▸ **TEXTAUSSCHNITT**:
***
Disziplinarverfahren gegen den Kollegen Frank Schüler

29. 6. 1983

"Der Kollege Schüler hat seine Arbeitspflichten in grober Weise verletzt. Er verließ wiederholt unerlaubt seinen Arbeitsplatz. Heute erschien er gegen 13.30 zur Spätschicht, nahm jedoch seine Arbeit vorerst nicht auf. Seine Betriebsleiterin forderte ihn mehrmals auf, seinen Arbeitspflichten endlich nachzukommen. Dem herbeigerufenen Produktionsleiter gegenüber erklärte Kollege Schüler, dass er im Moment nicht ansprechbar sei. Damit war die Angelegenheit für ihn erledigt.
***
▸ **BEREITGESTELLTES MATERIAL**:
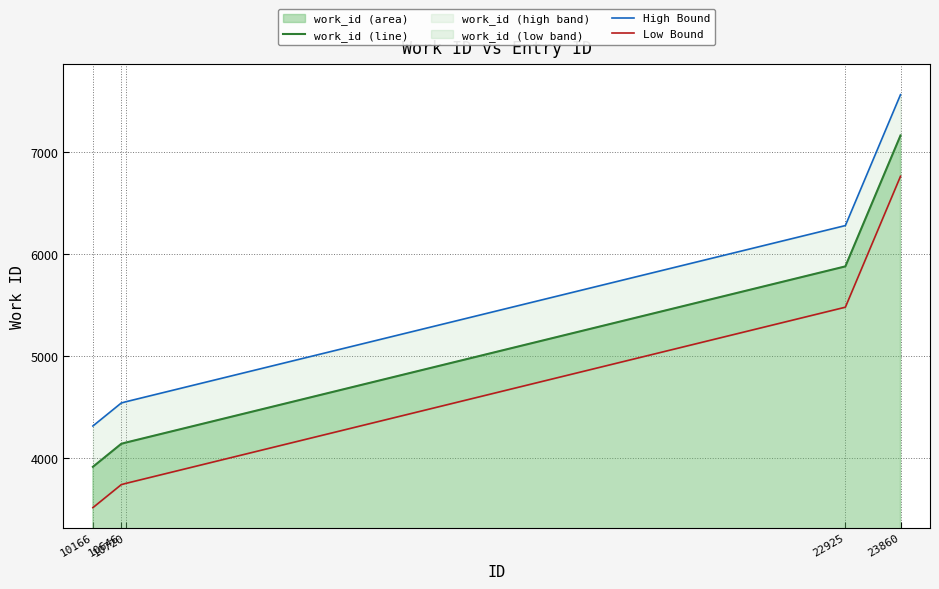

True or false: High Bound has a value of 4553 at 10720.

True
***
▸ **AUFGABE**:
Führe den Textausschnitt über das Disziplinarverfahren gegen Frank Schüler im Anschluss an seinen letzten Satz weiter.

▸ **LÖSUNG ZUR AUFGABE**:
Am 30. 6. kam der Kollege Schüler seinen Arbeitspflichten wiederum nicht nach. Er lehnte es ab, den von der Meisterin gegebenen und von der Betriebsleiterin präzisierten Arbeitsauftrag für die Brückenstanze auszuführen. Stattdessen wollte er lieber irgendwelche Teile nach seinem Ermessen an der Schwenkarmstanze stanzen. Als er der Aufforderung des Produktionsleiters, den angewiesenen Auftrag exakt zu erfüllen, nicht nachkam, wurde er vom Betriebsgelände verwiesen. Auf die Androhung eines neuen Disziplinarverfahrens reagierte er völlig gleichgültig. Von allen Kollegen wird sein Verhalten eindeutig verurteilt. Sie sprachen sich einstimmig für ein Disziplinarverfahren aus."

Einschätzung des Strafgefangenen durch das Jugendhaus Halle:

(Februar 1983)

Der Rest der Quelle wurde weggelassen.